> _Task instructions_:
Copy everything in the data below exactly except the pictures.

=== Begin Enclosure ===

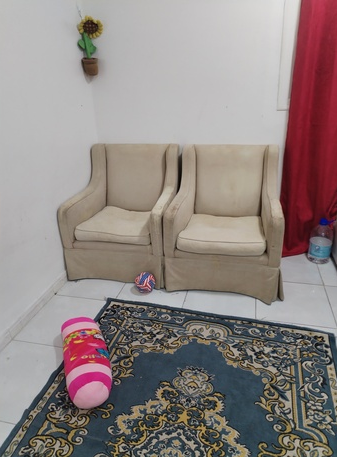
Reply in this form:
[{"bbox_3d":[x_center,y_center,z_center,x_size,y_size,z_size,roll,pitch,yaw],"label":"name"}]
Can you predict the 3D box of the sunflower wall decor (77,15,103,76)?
[{"bbox_3d":[-0.555,-1.295,2.442,0.181,0.363,0.091,-13,26,-24],"label":"sunflower wall decor"}]

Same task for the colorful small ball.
[{"bbox_3d":[-0.155,0.365,2.311,0.139,0.139,0.139,-1,24,1],"label":"colorful small ball"}]

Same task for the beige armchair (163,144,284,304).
[{"bbox_3d":[0.403,-0.083,2.386,0.720,0.867,0.713,4,24,13],"label":"beige armchair"}]

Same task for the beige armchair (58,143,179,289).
[{"bbox_3d":[-0.309,-0.133,2.549,0.720,0.867,0.713,4,24,13],"label":"beige armchair"}]

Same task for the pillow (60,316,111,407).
[{"bbox_3d":[-0.403,0.623,1.663,0.205,0.205,0.500,-10,25,-18],"label":"pillow"}]

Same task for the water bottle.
[{"bbox_3d":[1.169,0.083,2.612,0.176,0.336,0.176,4,24,13],"label":"water bottle"}]

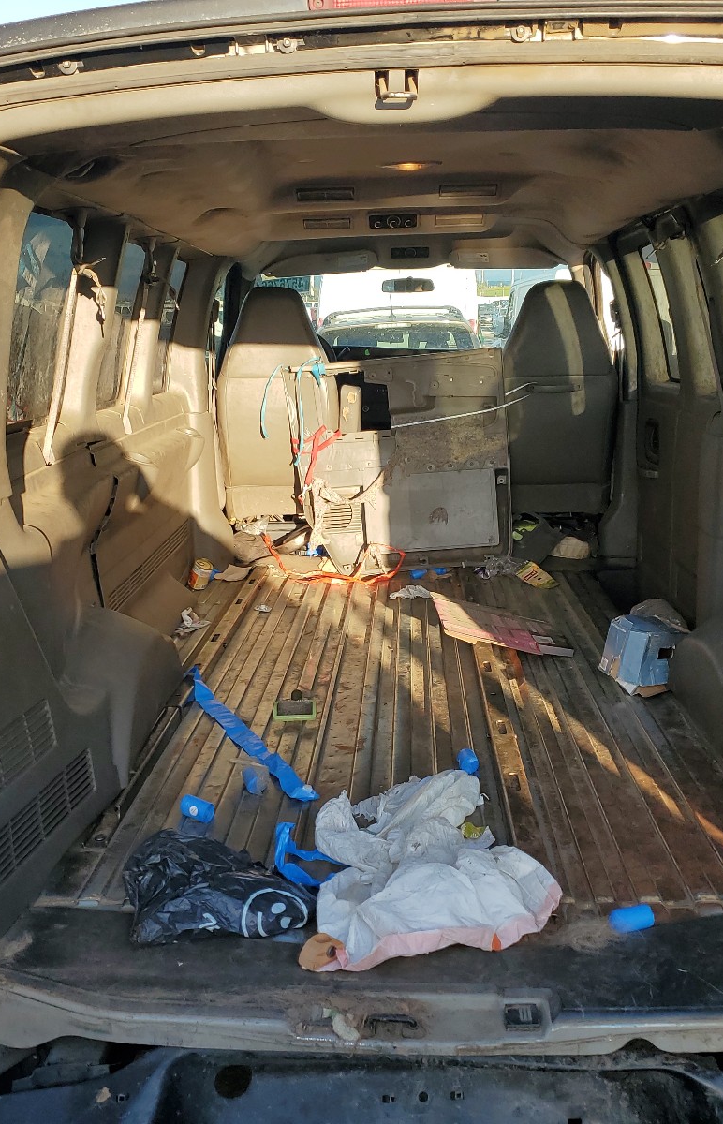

=== End Enclosure ===

> _Expected answer_:
Reply in this form:
[{"bbox_3d":[x_center,y_center,z_center,x_size,y_size,z_size,roll,pitch,yaw],"label":"name"}]
Can you predict the 3D box of the sunflower wall decor (77,15,103,76)?
[{"bbox_3d":[-0.555,-1.295,2.442,0.181,0.363,0.091,-13,26,-24],"label":"sunflower wall decor"}]

Same task for the colorful small ball.
[{"bbox_3d":[-0.155,0.365,2.311,0.139,0.139,0.139,-1,24,1],"label":"colorful small ball"}]

Same task for the beige armchair (163,144,284,304).
[{"bbox_3d":[0.403,-0.083,2.386,0.720,0.867,0.713,4,24,13],"label":"beige armchair"}]

Same task for the beige armchair (58,143,179,289).
[{"bbox_3d":[-0.309,-0.133,2.549,0.720,0.867,0.713,4,24,13],"label":"beige armchair"}]

Same task for the pillow (60,316,111,407).
[{"bbox_3d":[-0.403,0.623,1.663,0.205,0.205,0.500,-10,25,-18],"label":"pillow"}]

Same task for the water bottle.
[{"bbox_3d":[1.169,0.083,2.612,0.176,0.336,0.176,4,24,13],"label":"water bottle"}]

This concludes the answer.